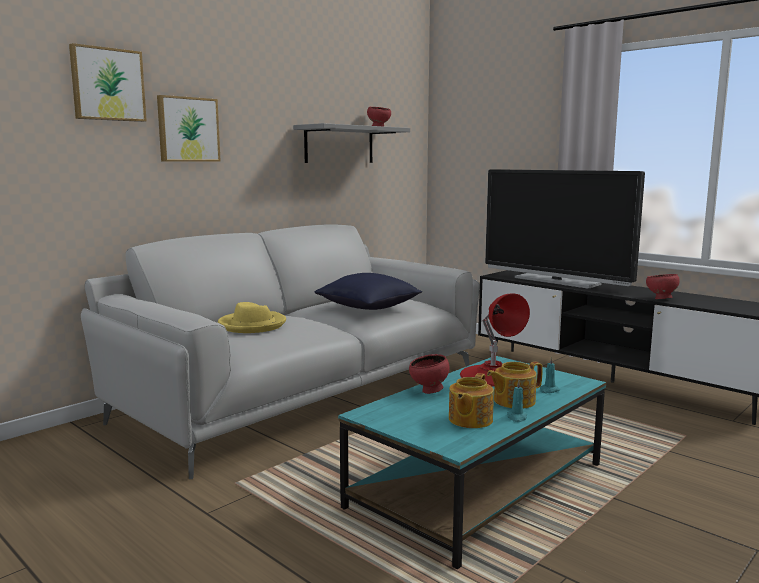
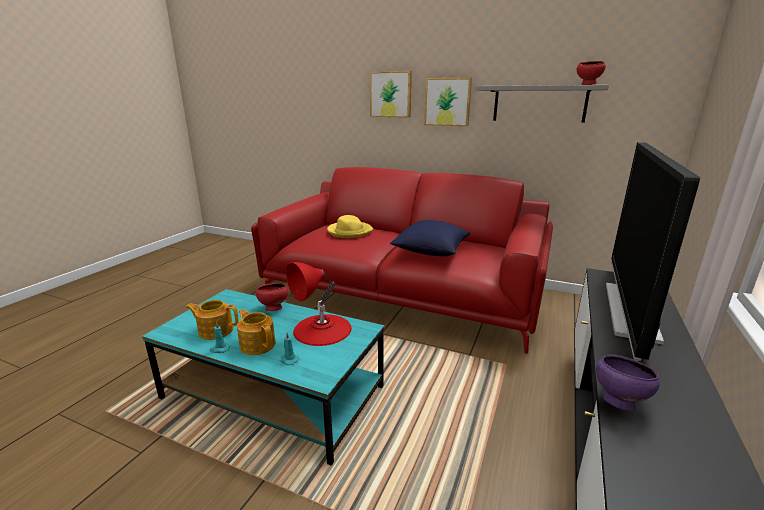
camera: 70 degrees right, 10 degrees up
picture [69,43,147,122] -> picture moved to [424,77,472,126]
grey sofa [81,224,480,479] -> red sofa [251,167,553,354]
red bowl [646,274,680,299] -> purple bowl [596,355,660,411]

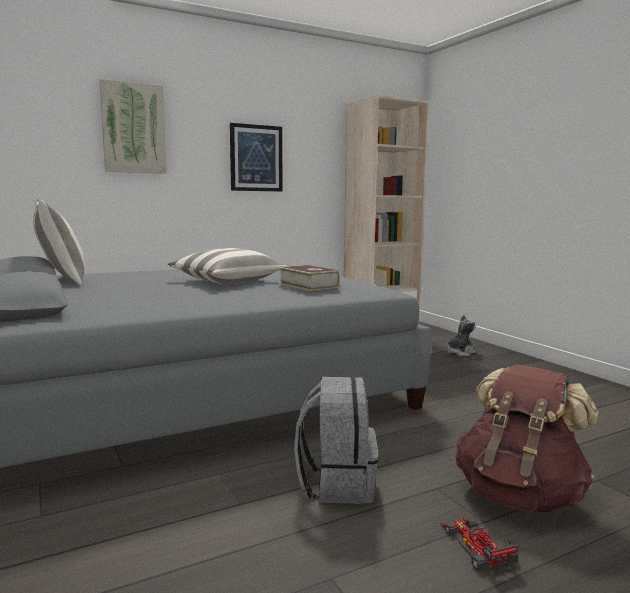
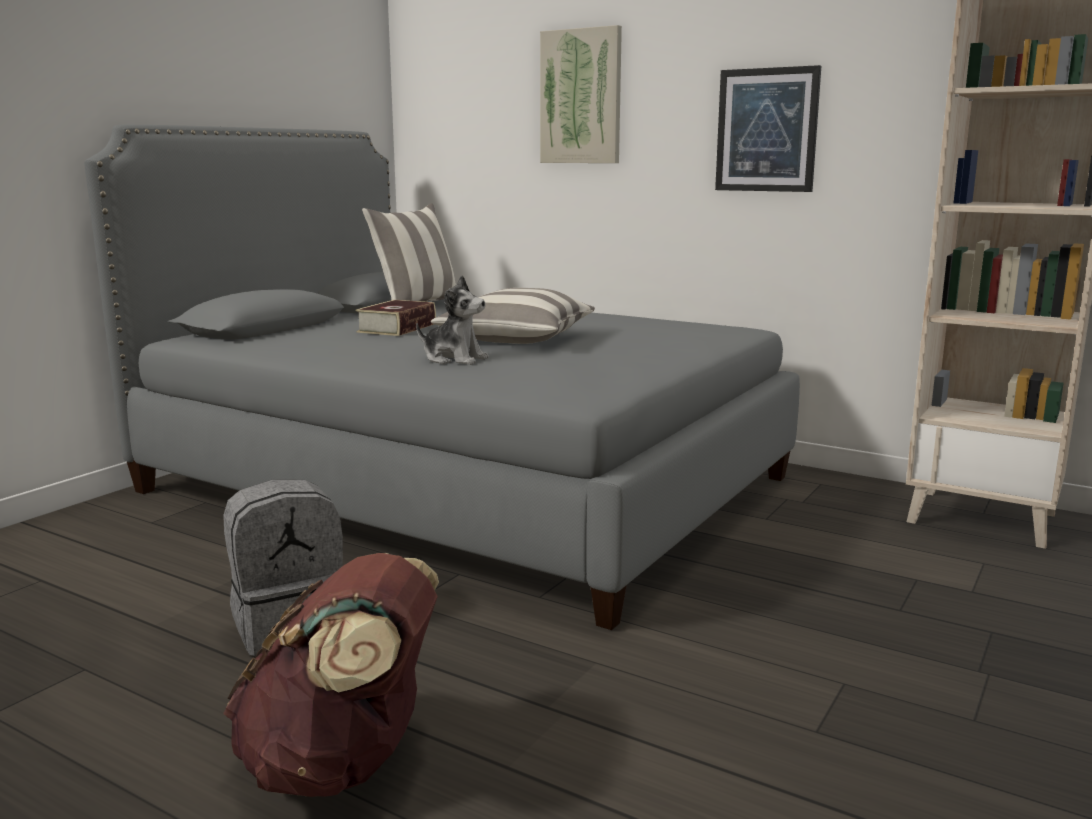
camera: 60 degrees right, 5 degrees up
book [278,265,340,291] -> book moved to [355,300,436,336]
toy car [440,518,519,572] -> none
plush toy [447,315,476,356] -> plush toy moved to [416,275,489,365]

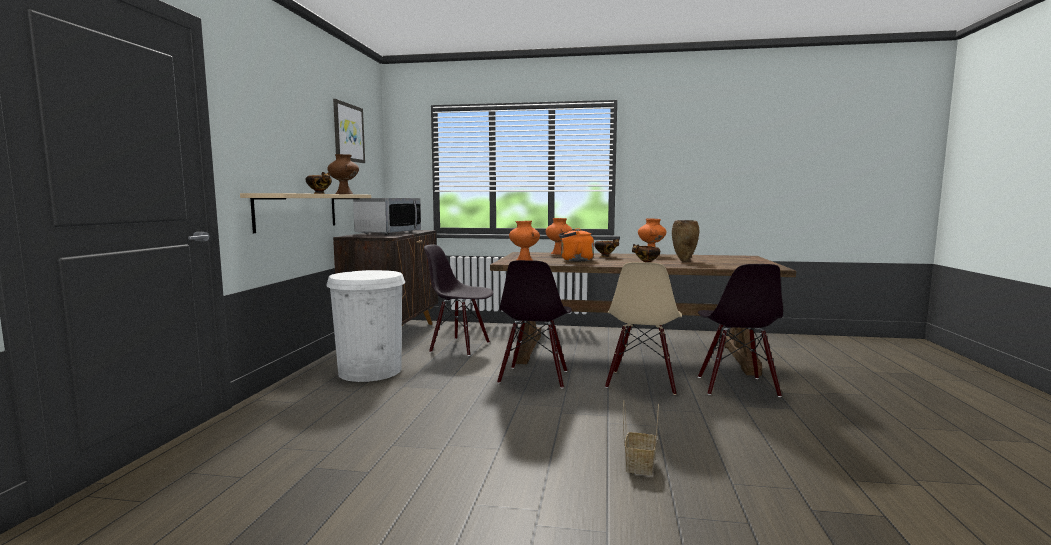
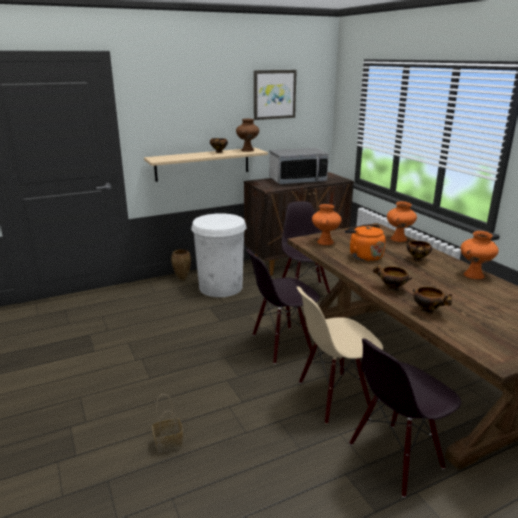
camera: 55 degrees right, 15 degrees up
brown vase [672,220,700,261] -> brown vase moved to [171,249,191,280]
none -> bowl [413,287,452,314]

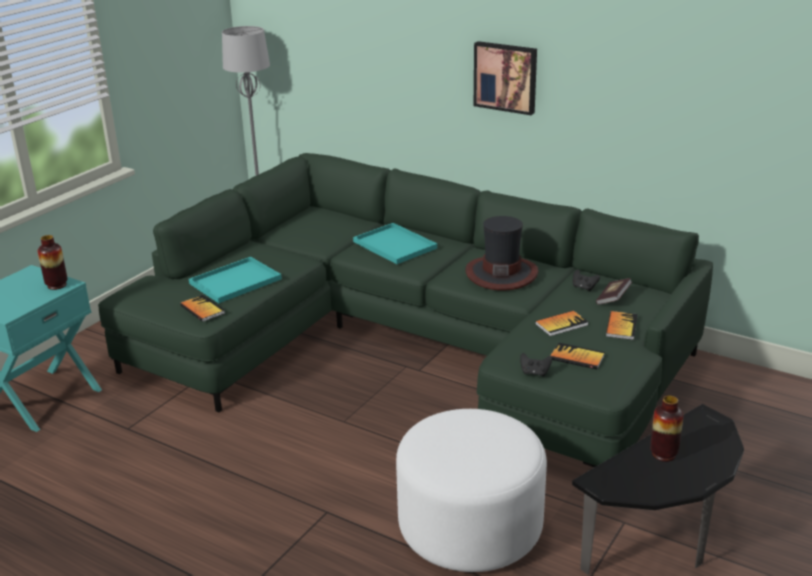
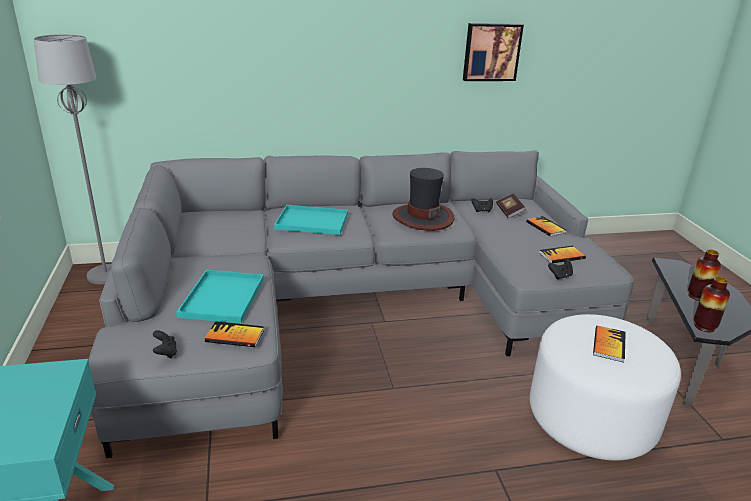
camera: 45 degrees left, 0 degrees up
vase [38,235,68,290] -> vase moved to [694,277,730,332]
green sofa [98,153,713,467] -> grey sofa [88,150,634,458]
picture [474,41,537,115] -> picture moved to [463,23,524,81]
book [535,311,588,336] -> book moved to [593,325,626,362]
none -> black game controller [153,330,177,358]

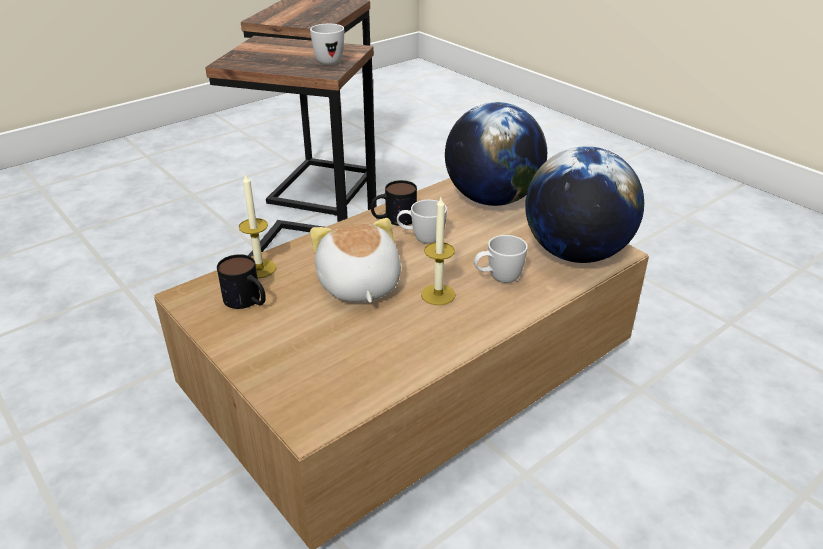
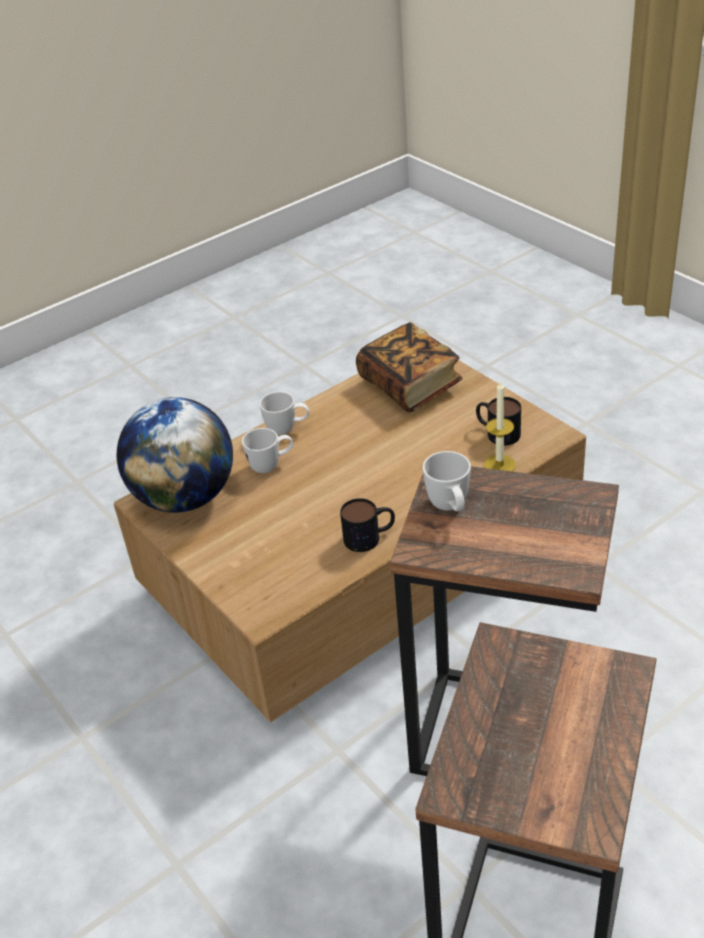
camera: 175 degrees left, 5 degrees up
plush toy [310,218,401,303] -> none
white mug [397,200,447,244] -> white mug moved to [259,392,309,435]
candle [421,197,455,305] -> none
globe [445,102,547,206] -> none
none -> book [356,322,462,412]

• Work order: Collect from the data above every line that includes "moved".

• Solved problem:
picture [69,43,147,122] -> picture moved to [424,77,472,126]
book [278,265,340,291] -> book moved to [355,300,436,336]
plush toy [447,315,476,356] -> plush toy moved to [416,275,489,365]
brown vase [672,220,700,261] -> brown vase moved to [171,249,191,280]
vase [38,235,68,290] -> vase moved to [694,277,730,332]
picture [474,41,537,115] -> picture moved to [463,23,524,81]
book [535,311,588,336] -> book moved to [593,325,626,362]
white mug [397,200,447,244] -> white mug moved to [259,392,309,435]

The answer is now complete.